President Obama and Vice President Joe Biden (along with other prominent Democrats and members of the liberal media) played this card time after time whenever critics accused their administration of not acting sufficiently against foreign threats, or giving up too much leverage in our dealings with hostile countries.

“What are you — you’re going to go to war? Is that what you want to do?” Biden memorably asked of Paul Ryan in their 2012 Vice Presidential debate.

Biden was referring to presidential candidate Mitt Romney’s assertion that more than sanctions may be needed to deal with the Iran threat. The theme became much more prominent when Obama was selling the Iran Deal. The administration and the Democratic Party defined only two possible alternatives: Obama’s way or war.

This of course laid the groundwork for defining anyone opposed to the Iran Deal as a war-monger. The false ultimatum drove Republicans and conservatives nuts at the time, but some of these folks clearly took note of its effectiveness, because they’re now using the same argument to defend Trump.

“Do you want us to nuke Moscow? Is that what you want?” Fox News’s Greg Gutfeld asked on yesterday’s The Five, of those who were criticizing Trump’s words in Helsinki.

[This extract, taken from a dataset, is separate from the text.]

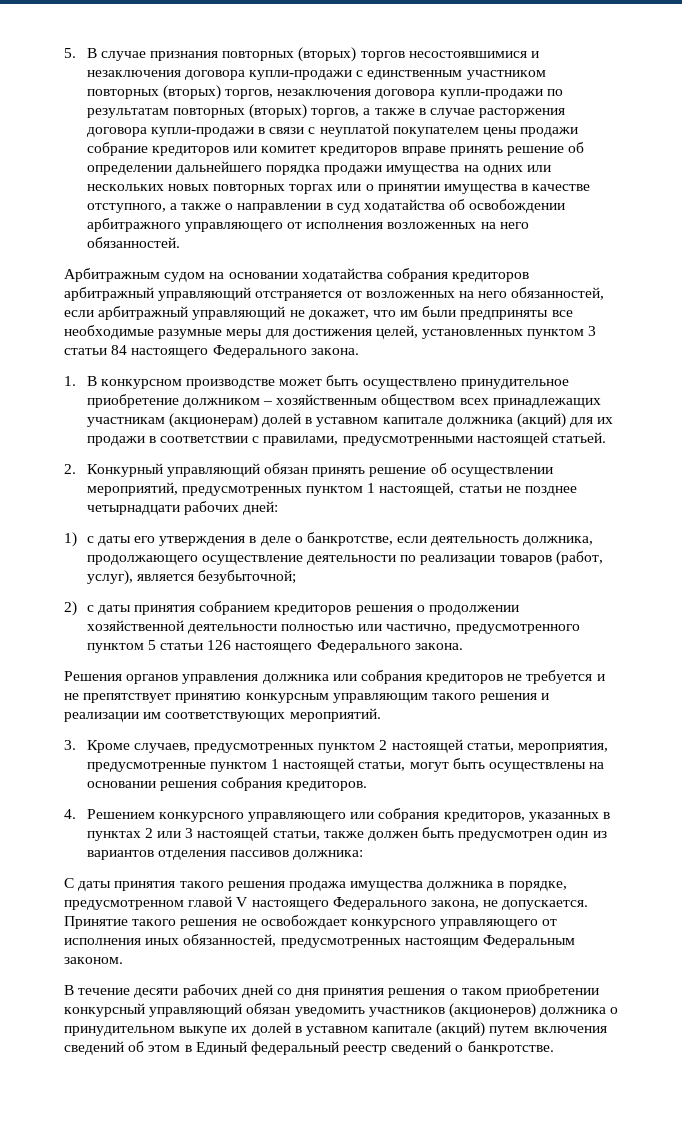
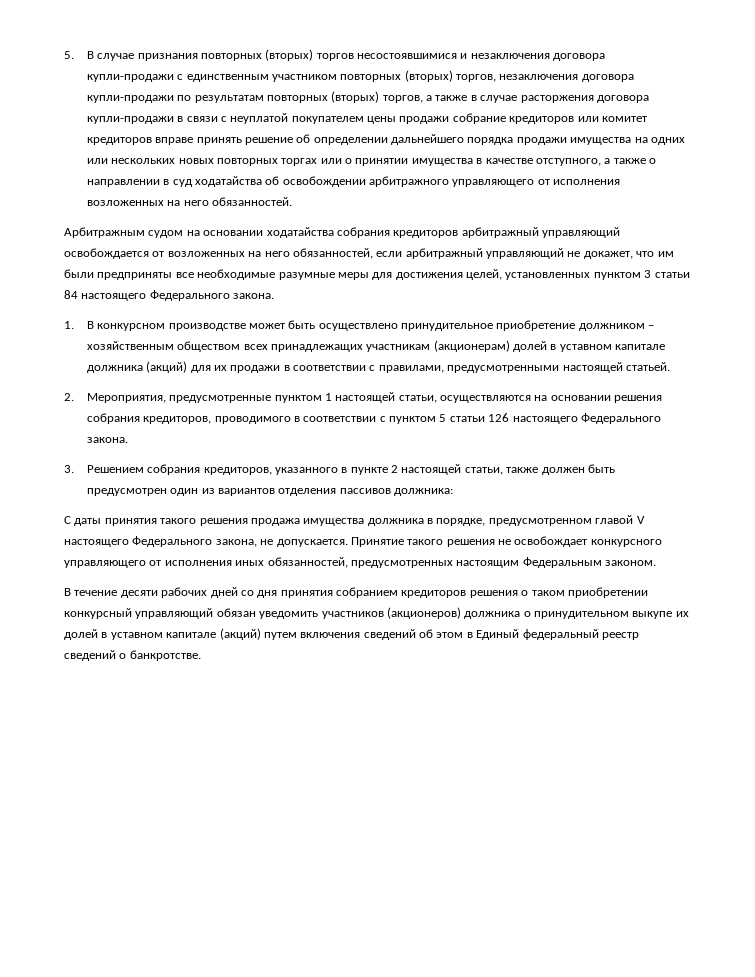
[255,291,343,301] отстраняется -> [64,248,149,259] освобождается
[86,463,553,477] [86,482,577,496] [86,501,278,515] [64,532,594,547] [86,551,603,566] [86,570,296,585] [64,601,519,616] [86,620,580,634] Конкурный управляющий обязан принять решение об осуществлении мероприятий, предусмотренных пунктом 1 настоящей, статьи не позднее четырнадцати рабочих дней: // 1) с даты его утверждения в деле о банкротстве, если деятельность должника, продолжающего осуществление деятельности по реализации товаров (работ, услуг), является безубыточной; // 2) с даты принятия собранием кредиторов решения о продолжении хозяйственной деятельности полностью или частично, предусмотренного -> [86,392,663,403] [86,413,386,424] Мероприятия, предусмотренные пунктом 1 настоящей статьи, осуществляются на основании решения собрания кредиторов, проводимого в соответствии с
[64,670,605,684] [64,693,550,703] [64,708,381,722] [64,739,608,753] [86,758,605,772] [86,777,368,791] [64,808,610,822] [86,828,194,841] Решения органов управления должника или собрания кредиторов не требуется и не препятствует принятию конкурсным управляющим такого решения и реализации им соответствующих мероприятий. // 3. Кроме случаев, предусмотренных пунктом 2 настоящей статьи, мероприятия, предусмотренные пунктом 1 настоящей статьи, могут быть осуществлены на основании решения собрания кредиторов. // 4. Решением конкурсного управляющего или собрания кредиторов, указанных в пунктах 2 или 3 -> [64,464,399,475] 3. Решением собрания кредиторов, указанного в пункте 2
(385, 993) none -> [336,587,467,598] собранием кредиторов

“The US media, perhaps the most threatened of all the swamp parasites, are melting down because President Trump didn’t start a war with Russia,” wrote a conservative blogger whose column The Federalist’s Mollie Hemingway touted as an “outside-the-beltway” view.

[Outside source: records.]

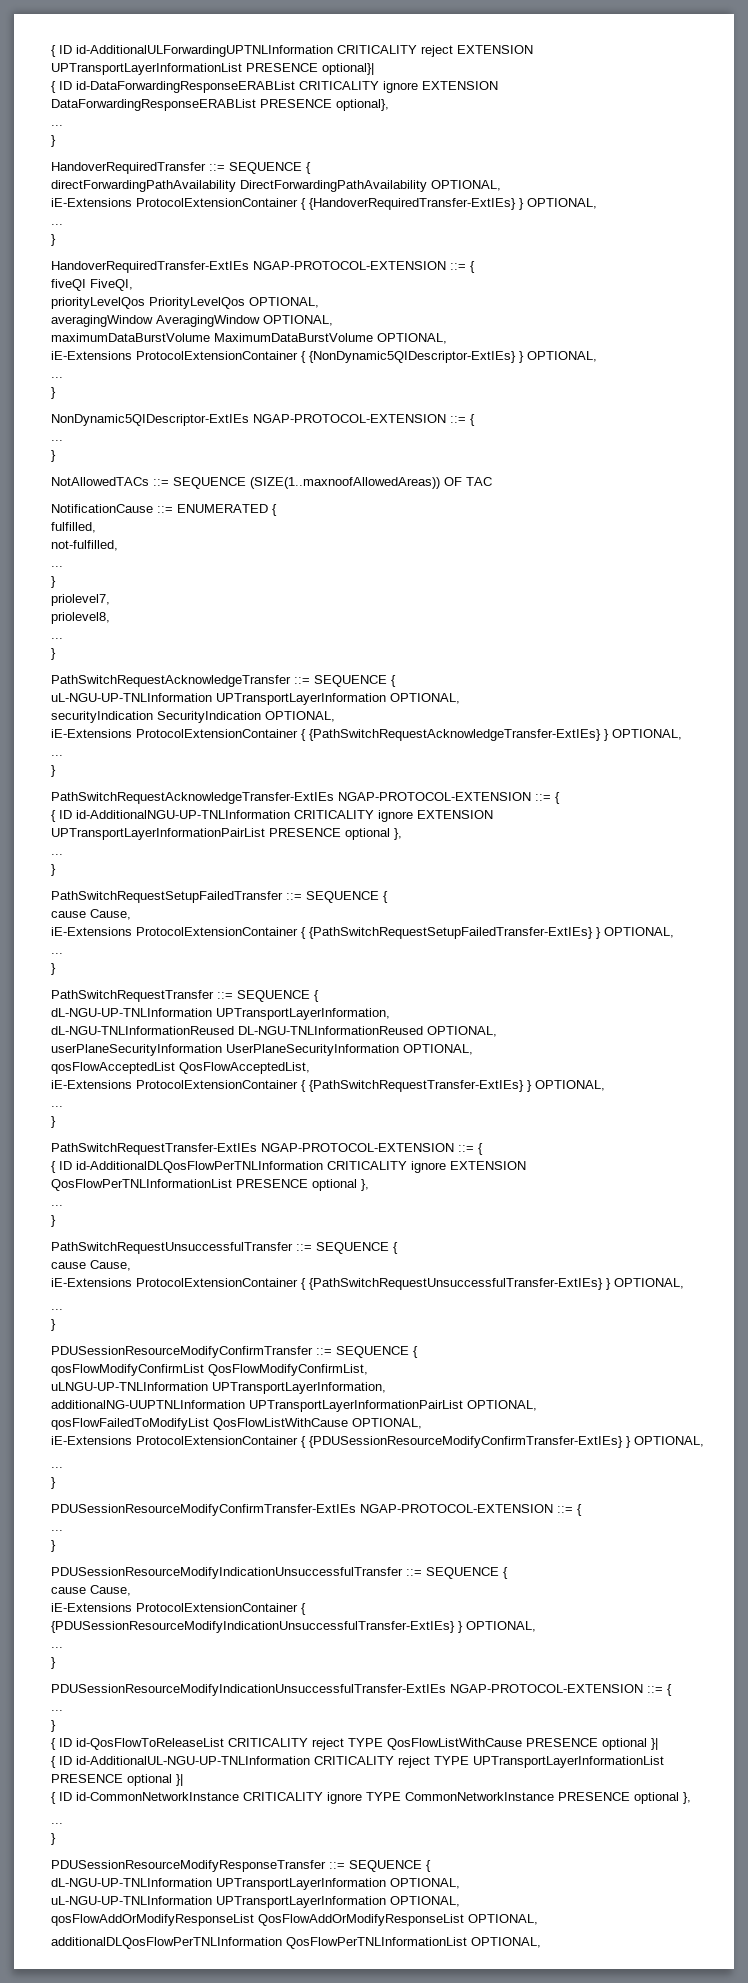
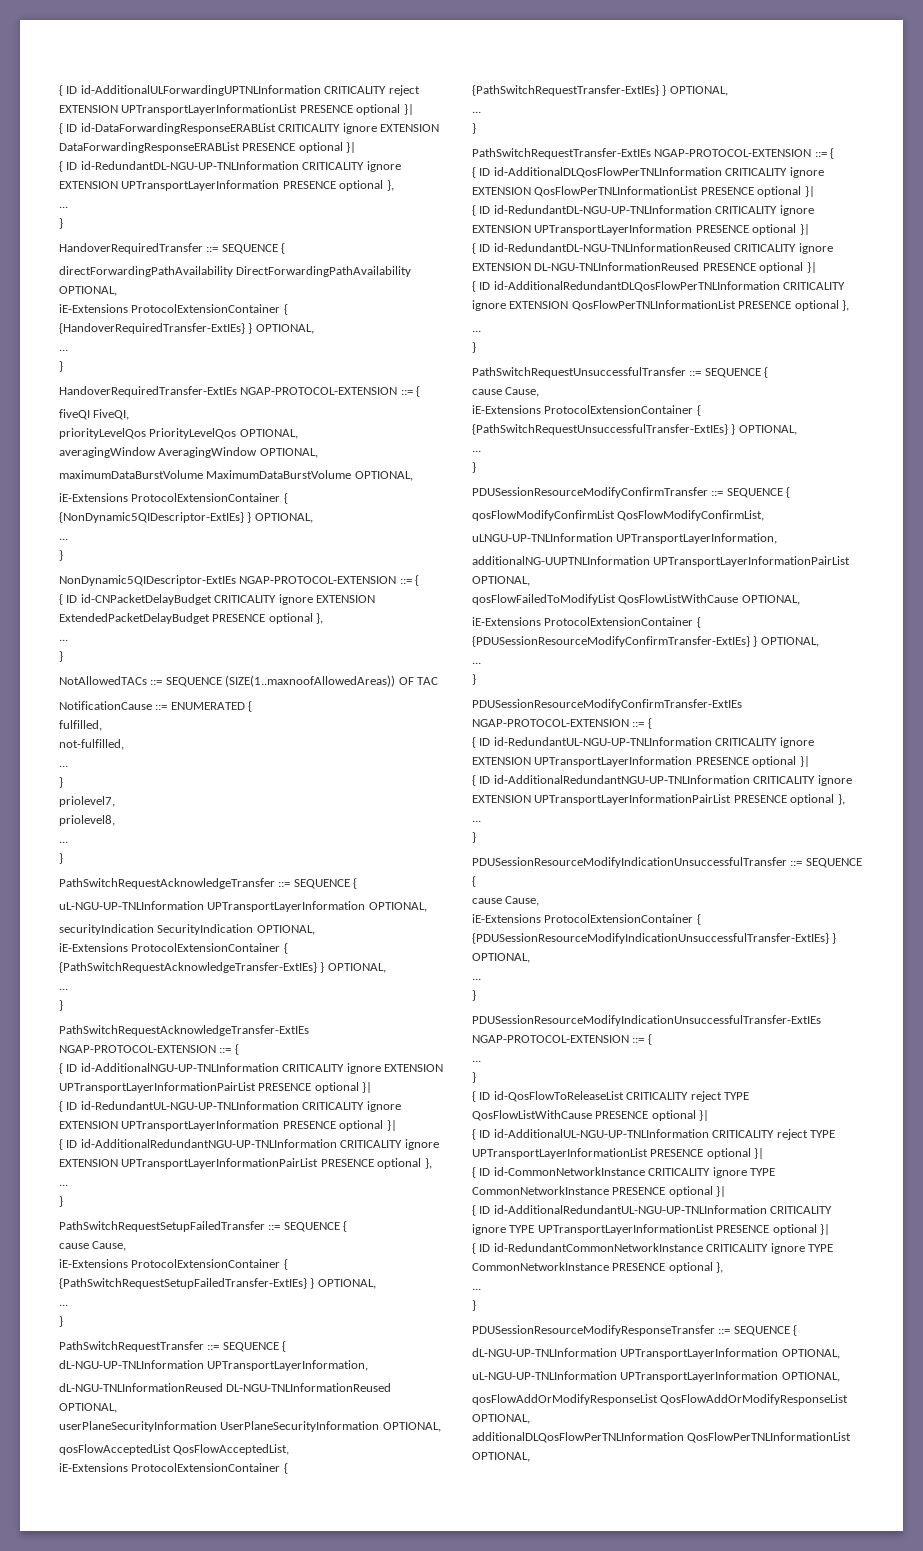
[322,63,374,75] optional}| -> [356,104,414,115] optional }|
[336,99,389,111] optional}, -> [298,142,357,153] [59,161,401,172] [59,180,394,191] optional }| // { ID id-RedundantDL-NGU-UP-TNLInformation CRITICALITY ignore EXTENSION UPTransportLayerInformation PRESENCE optional },
(475, 420) none -> [59,594,375,605] [59,613,324,624] // { ID id-CNPacketDelayBudget CRITICALITY ignore EXTENSION ExtendedPacketDelayBudget PRESENCE optional },
(390, 834) none -> [362,1082,373,1093] [59,1101,401,1112] [59,1120,397,1131] [59,1139,439,1150] [59,1158,422,1169] }| // { ID id-RedundantUL-NGU-UP-TNLInformation CRITICALITY ignore EXTENSION UPTransportLayerInformation PRESENCE optional }| // { ID id-AdditionalRedundantNGU-UP-TNLInformation CRITICALITY ignore EXTENSION UPTransportLayerInformationPairList PRESENCE optional
(357, 1185) none -> [804,186,815,197] [472,205,814,216] [472,224,810,235] [472,243,833,254] [472,262,817,273] [472,281,846,292] [472,300,839,311] }| // { ID id-RedundantDL-NGU-UP-TNLInformation CRITICALITY ignore EXTENSION UPTransportLayerInformation PRESENCE optional }| // { ID id-RedundantDL-NGU-TNLInformationReused CRITICALITY ignore EXTENSION DL-NGU-TNLInformationReused PRESENCE optional }| // { ID id-AdditionalRedundantDLQosFlowPerTNLInformation CRITICALITY ignore EXTENSION QosFlowPerTNLInformationList PRESENCE optional
(582, 1510) none -> [472,737,814,748] [472,756,810,767] [472,775,852,786] [472,794,845,805] // { ID id-RedundantUL-NGU-UP-TNLInformation CRITICALITY ignore EXTENSION UPTransportLayerInformation PRESENCE optional }| // { ID id-AdditionalRedundantNGU-UP-TNLInformation CRITICALITY ignore EXTENSION UPTransportLayerInformationPairList PRESENCE optional },
(679, 1798) none -> [716,1186,727,1197] [472,1205,833,1216] [472,1224,830,1235] [472,1243,833,1254] [472,1262,713,1273] }| // { ID id-AdditionalRedundantUL-NGU-UP-TNLInformation CRITICALITY ignore TYPE UPTransportLayerInformationList PRESENCE optional }| // { ID id-RedundantCommonNetworkInstance CRITICALITY ignore TYPE CommonNetworkInstance PRESENCE optional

Senator Rand Paul commended President Trump for trying “to prevent us from having World War 3.”

My personal favorite came from Fox News’s Jeanine Pirro, who asked, “What was [Trump] supposed to do, take a gun out and shoot Putin?”

Of course, the notion that the only alternative to licking Vladimir’s boots is to nuke Moscow or shoot Putin is breathtakingly stupid. Yet, that became a highly popular straw-man rebuke from lots of Trump supporters on social media yesterday, which compelled a number of sane conservative commentators to weigh in on the ridiculousness:

Exactly right.

What makes this situation even sadder is that the same people who’ve been defending Trump over the past 24 hours and pushing this dopey mantra would have been among the first to demand President Obama’s impeachment had he said the same things under similar circumstances.

Team over country. That’s how we roll these days.